::: Listed records

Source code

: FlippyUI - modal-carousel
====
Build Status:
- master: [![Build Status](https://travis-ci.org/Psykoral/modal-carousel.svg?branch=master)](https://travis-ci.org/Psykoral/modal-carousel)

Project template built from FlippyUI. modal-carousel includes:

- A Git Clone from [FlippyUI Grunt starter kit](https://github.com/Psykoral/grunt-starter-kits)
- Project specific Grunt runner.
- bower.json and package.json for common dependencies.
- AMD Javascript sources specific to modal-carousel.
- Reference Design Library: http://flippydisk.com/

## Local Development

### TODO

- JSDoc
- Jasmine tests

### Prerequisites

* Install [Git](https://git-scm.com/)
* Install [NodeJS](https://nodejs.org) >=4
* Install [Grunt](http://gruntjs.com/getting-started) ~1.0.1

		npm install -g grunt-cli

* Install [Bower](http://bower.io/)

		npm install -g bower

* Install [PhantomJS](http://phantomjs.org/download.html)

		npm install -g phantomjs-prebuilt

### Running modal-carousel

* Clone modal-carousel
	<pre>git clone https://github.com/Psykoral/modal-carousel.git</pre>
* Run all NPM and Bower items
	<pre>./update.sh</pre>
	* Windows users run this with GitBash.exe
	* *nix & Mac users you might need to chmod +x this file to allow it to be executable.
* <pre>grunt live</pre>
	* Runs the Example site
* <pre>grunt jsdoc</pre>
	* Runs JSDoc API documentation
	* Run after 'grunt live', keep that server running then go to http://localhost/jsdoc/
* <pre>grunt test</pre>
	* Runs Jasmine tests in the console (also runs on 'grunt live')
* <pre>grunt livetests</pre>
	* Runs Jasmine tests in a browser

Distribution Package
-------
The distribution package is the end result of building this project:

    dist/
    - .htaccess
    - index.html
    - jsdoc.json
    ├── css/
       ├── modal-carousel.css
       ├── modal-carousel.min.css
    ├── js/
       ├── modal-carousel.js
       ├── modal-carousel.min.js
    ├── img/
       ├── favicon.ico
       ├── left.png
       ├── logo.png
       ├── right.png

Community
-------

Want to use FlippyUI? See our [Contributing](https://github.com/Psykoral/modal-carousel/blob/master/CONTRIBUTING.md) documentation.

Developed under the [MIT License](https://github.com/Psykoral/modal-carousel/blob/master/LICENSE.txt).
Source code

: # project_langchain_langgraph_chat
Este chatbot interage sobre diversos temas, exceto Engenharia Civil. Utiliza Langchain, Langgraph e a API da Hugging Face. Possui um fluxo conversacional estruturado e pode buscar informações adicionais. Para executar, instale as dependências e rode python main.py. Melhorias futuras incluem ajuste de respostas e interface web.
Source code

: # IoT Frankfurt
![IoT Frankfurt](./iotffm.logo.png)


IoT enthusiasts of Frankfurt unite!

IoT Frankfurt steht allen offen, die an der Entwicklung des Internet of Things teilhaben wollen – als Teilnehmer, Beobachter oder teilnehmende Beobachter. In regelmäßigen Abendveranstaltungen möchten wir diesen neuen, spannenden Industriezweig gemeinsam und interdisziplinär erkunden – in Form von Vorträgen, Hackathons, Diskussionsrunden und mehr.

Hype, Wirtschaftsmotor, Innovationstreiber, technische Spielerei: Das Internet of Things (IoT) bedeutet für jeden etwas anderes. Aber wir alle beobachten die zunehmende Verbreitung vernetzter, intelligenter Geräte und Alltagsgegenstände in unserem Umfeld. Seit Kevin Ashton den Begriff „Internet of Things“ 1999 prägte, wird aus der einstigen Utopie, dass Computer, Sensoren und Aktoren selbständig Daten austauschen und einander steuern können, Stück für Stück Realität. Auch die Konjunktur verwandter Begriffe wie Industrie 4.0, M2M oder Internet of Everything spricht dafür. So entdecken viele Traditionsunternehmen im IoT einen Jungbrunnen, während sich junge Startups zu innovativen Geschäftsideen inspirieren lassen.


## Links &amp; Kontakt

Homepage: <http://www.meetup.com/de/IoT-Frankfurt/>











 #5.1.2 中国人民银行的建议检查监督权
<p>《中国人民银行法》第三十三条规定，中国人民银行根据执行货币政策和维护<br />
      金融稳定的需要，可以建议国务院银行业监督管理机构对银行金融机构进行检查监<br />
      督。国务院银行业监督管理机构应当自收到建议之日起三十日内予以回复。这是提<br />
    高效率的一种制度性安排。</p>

::::::

Update the rows above by replacing "Jasmine tests" with "unit tests" and changing nothing else. Give only the lines starting at the one containing "npm install -g bower" and stopping after the one containing "The distribution package".

		npm install -g bower

* Install [PhantomJS](http://phantomjs.org/download.html)

		npm install -g phantomjs-prebuilt

### Running modal-carousel

* Clone modal-carousel
	<pre>git clone https://github.com/Psykoral/modal-carousel.git</pre>
* Run all NPM and Bower items
	<pre>./update.sh</pre>
	* Windows users run this with GitBash.exe
	* *nix & Mac users you might need to chmod +x this file to allow it to be executable.
* <pre>grunt live</pre>
	* Runs the Example site
* <pre>grunt jsdoc</pre>
	* Runs JSDoc API documentation
	* Run after 'grunt live', keep that server running then go to http://localhost/jsdoc/
* <pre>grunt test</pre>
	* Runs unit tests in the console (also runs on 'grunt live')
* <pre>grunt livetests</pre>
	* Runs unit tests in a browser

Distribution Package
-------
The distribution package is the end result of building this project:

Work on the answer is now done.